Предположим, по сути, многое из того, что говорит Поляков о русофобском литературном процессе, я вижу своими глазами. Но зачем давать оппонентам в руки козырь: хамскую провокационную интонацию, которая почище интонации самых ужасных статей сталинского периода, разгромивших не одного деятеля литературы и других видов искусства?

Пример с Поляковым приведён не для обсуждения его позиции по сути, а для демонстрации того, что подобный вид хамства подрывает авторитет целого сообщества, поскольку апеллирует к внешней аудитории, рассказывая им как раз о нравственных канонах. При этом автор в этот момент – образчик низкого сленга и субъективной агрессии. Такую агрессию трудно объяснить яростной позицией борца за справедливость и чистоту рядов: тон, отсутствие аргументации и доказательств, наличие сторонних причин порицать того или иного писателя, сотрудничество долгие годы с Роспечатью и дружба с руководителем агентства все долгие годы существования «Большой книги» говорят о хронической ангажированности нашего героя.

Вид такого хамства, кстати, практиковался и в той газете, которой долгие годы руководил Поляков, позоря ещё и это историческое издание подобными хамскими старорежимными разгромными заметками. Не разгромили бы мы с такими успехами ещё и читателей, которые, как ни всматриваются, не могут найти среди нас образчиков интеллигентности и источники мудрости, которые были ещё совсем недавно в нашей культуре.
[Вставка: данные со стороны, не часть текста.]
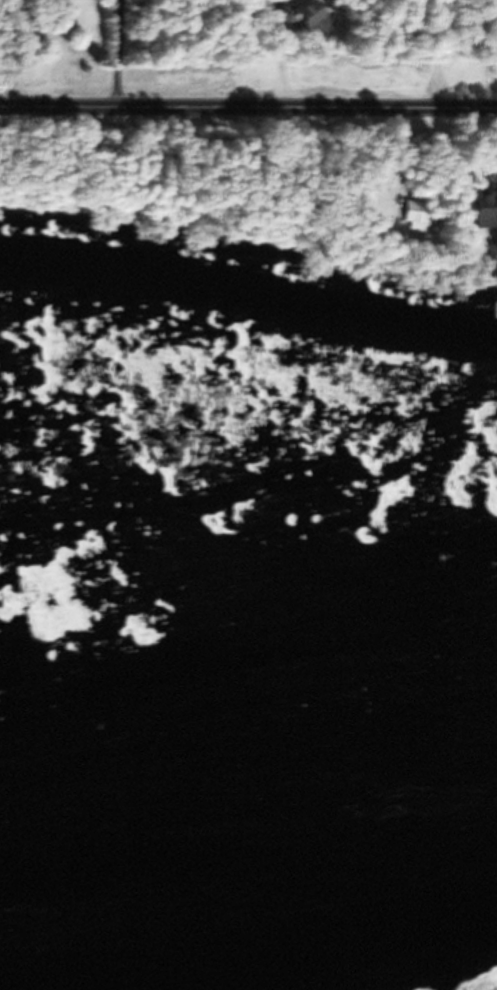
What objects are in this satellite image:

И в заключении, хочу сказать, что на мой взгляд, хамство с той стороны прекратится, если на этой стороне вспомнят о таких понятиях как честь и достоинство, принадлежащих нам по праву рождения. Уважение к себе самому и требование уважения к нам от окружающих растаптывалось на протяжении многих лет, со времён застоя, в девяностые и в начале двухтысячных. Пришло время возрождать в себе самоуважение и благородство манер, речи, привычек и тонкость души, не позволяя никому вторгаться в это пространство.